Summarizing current trends with beautiful wordclouds

Primary LanguagePython

Twitter Wordcloud Generator

Wordcloud generated on 2020-05-20 using the search term "python" made from 2123 unique tweets fetched from the date of the search and the 7 days previous.


A short script that connects to twitter (you would need your own API keys), and searches for as many tweets as it can for a search word, and makes a wordcloud using the python wordcloud library (https://amueller.github.io/word_cloud/)

Excluded words

Words like "to", "the" and "a" are automatically excluded from the wordcloud generation. These for the most part automatically taken car of by the wordcloud library. I added ["https", "co", "ly", "&", "amp", "re", "dr", "rt"] also as they didn't carry any semantic meaning.

I removed all hyperlinks and @user mentions using regex in text_processing.py. These can be disabled there by commenting out the line.

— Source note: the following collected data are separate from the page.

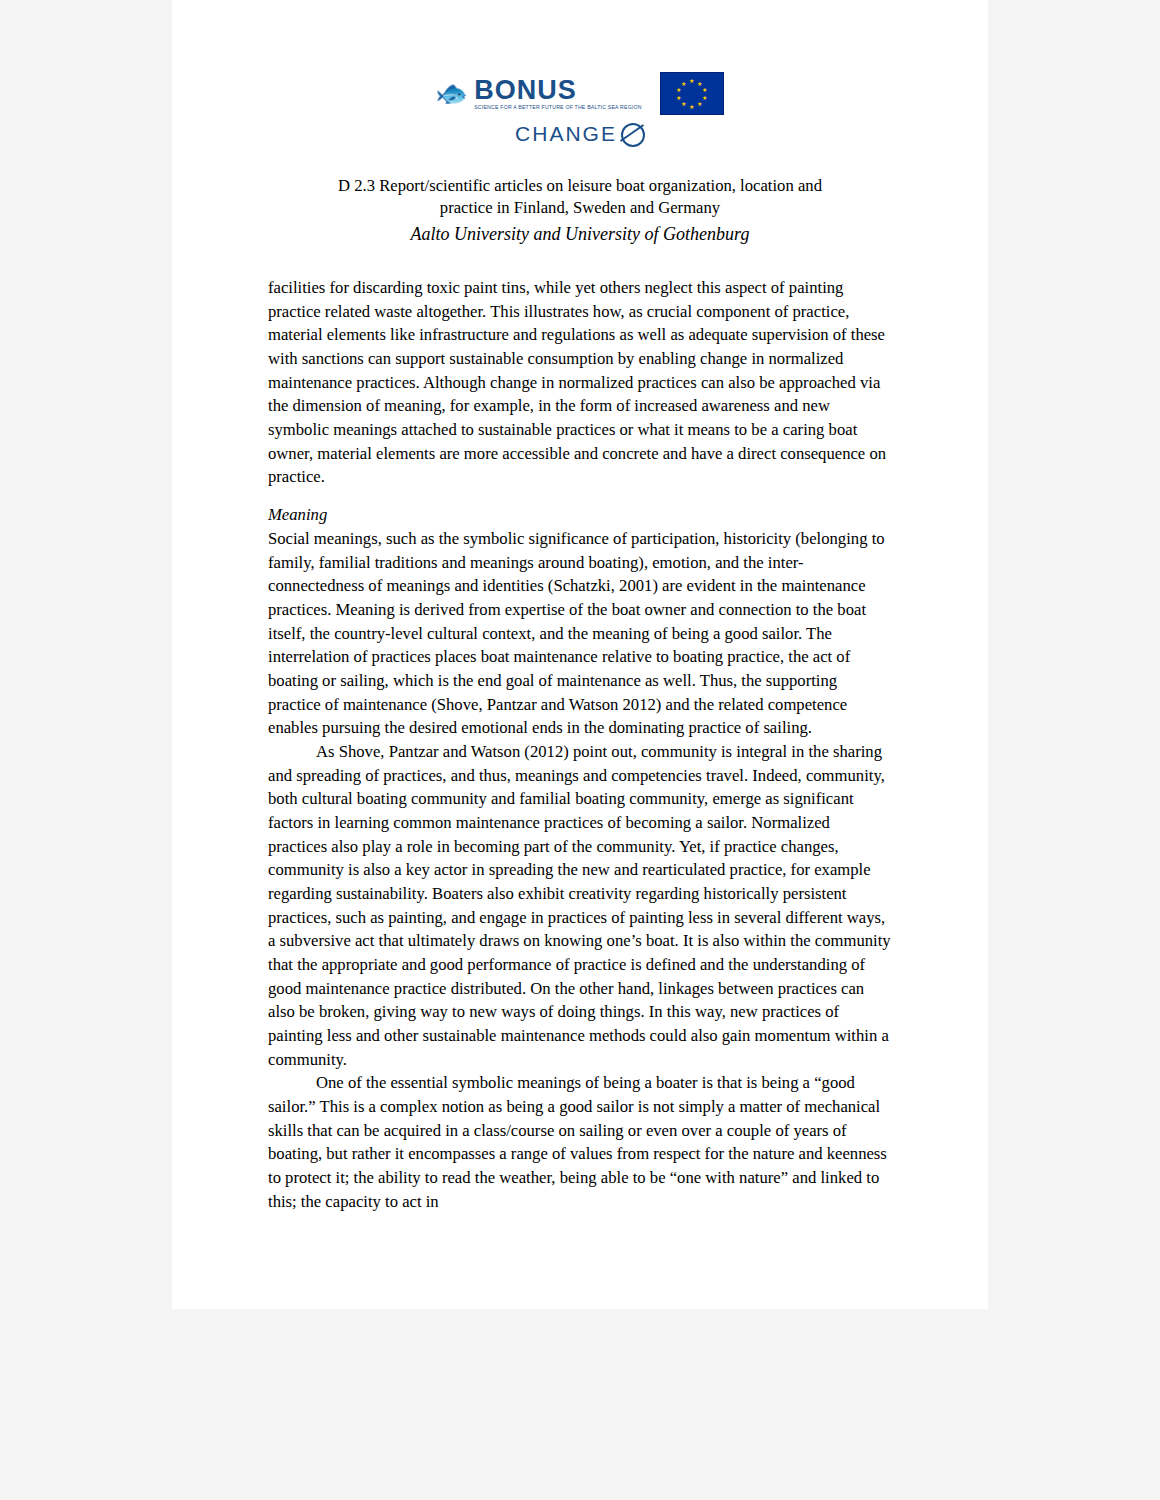🐟 BONUS SCIENCE FOR A BETTER FUTURE OF THE BALTIC SEA REGION
★ ★ ★ ★ ★ ★ ★ ★ ★ ★
CHANGE
D 2.3 Report/scientific articles on leisure boat organization, location and
practice in Finland, Sweden and Germany
Aalto University and University of Gothenburg
facilities for discarding toxic paint tins, while yet others neglect this aspect of painting practice related waste altogether. This illustrates how, as crucial component of practice, material elements like infrastructure and regulations as well as adequate supervision of these with sanctions can support sustainable consumption by enabling change in normalized maintenance practices. Although change in normalized practices can also be approached via the dimension of meaning, for example, in the form of increased awareness and new symbolic meanings attached to sustainable practices or what it means to be a caring boat owner, material elements are more accessible and concrete and have a direct consequence on practice.
Meaning
Social meanings, such as the symbolic significance of participation, historicity (belonging to family, familial traditions and meanings around boating), emotion, and the inter-connectedness of meanings and identities (Schatzki, 2001) are evident in the maintenance practices. Meaning is derived from expertise of the boat owner and connection to the boat itself, the country-level cultural context, and the meaning of being a good sailor. The interrelation of practices places boat maintenance relative to boating practice, the act of boating or sailing, which is the end goal of maintenance as well. Thus, the supporting practice of maintenance (Shove, Pantzar and Watson 2012) and the related competence enables pursuing the desired emotional ends in the dominating practice of sailing.
As Shove, Pantzar and Watson (2012) point out, community is integral in the sharing and spreading of practices, and thus, meanings and competencies travel. Indeed, community, both cultural boating community and familial boating community, emerge as significant factors in learning common maintenance practices of becoming a sailor. Normalized practices also play a role in becoming part of the community. Yet, if practice changes, community is also a key actor in spreading the new and rearticulated practice, for example regarding sustainability. Boaters also exhibit creativity regarding historically persistent practices, such as painting, and engage in practices of painting less in several different ways, a subversive act that ultimately draws on knowing one’s boat. It is also within the community that the appropriate and good performance of practice is defined and the understanding of good maintenance practice distributed. On the other hand, linkages between practices can also be broken, giving way to new ways of doing things. In this way, new practices of painting less and other sustainable maintenance methods could also gain momentum within a community.
One of the essential symbolic meanings of being a boater is that is being a “good sailor.” This is a complex notion as being a good sailor is not simply a matter of mechanical skills that can be acquired in a class/course on sailing or even over a couple of years of boating, but rather it encompasses a range of values from respect for the nature and keenness to protect it; the ability to read the weather, being able to be “one with nature” and linked to this; the capacity to act in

Hashtags are included, the "#" is removed.

Installation

I only have used this in windows, and to install wordcloud, this involved me downloading the wheel from here https://www.lfd.uci.edu/~gohlke/pythonlibs/#wordcloud

this solution for installation was found here amueller/word_cloud#134

On Linux I believe its as simple as running

pip install wordcloud

The tweepy library is also used pip install tweepy

You will need to get a twitter developer account and have these keys stored as variable in the src folder with filename secret.py

CONSUMER_KEY = "your key"
CONSUMER_SECRET = "your key"
ACCESS_TOKEN = "your key"
ACCESS_SECRET = "your key"

Usage

In the main.py file there is a variable called search_term, fill this with whatever you want, though it should be a trending word, or at least something that will produce many tweets from the last 7 days (limit of twitter free API search).

# ++++++++ SEARCH TERM +++++++++
search_term = "<your search term here>"
# ++++++++++++++++++++++++++++++

This can only run once in the space of 15 minutes, any more than that and you will run into the limit returning

tweepy.error.TweepError: Twitter error response: status code = 429

See the docs for wordcloud, twitter API, tweepy for more info. Or message me directly.

There is mysqlalchemy functionality written, but not finished or tested. At the moment it runs completely on json files.

License

MIT The wordcloud, tweepy and mysql libraries are MIT licenced.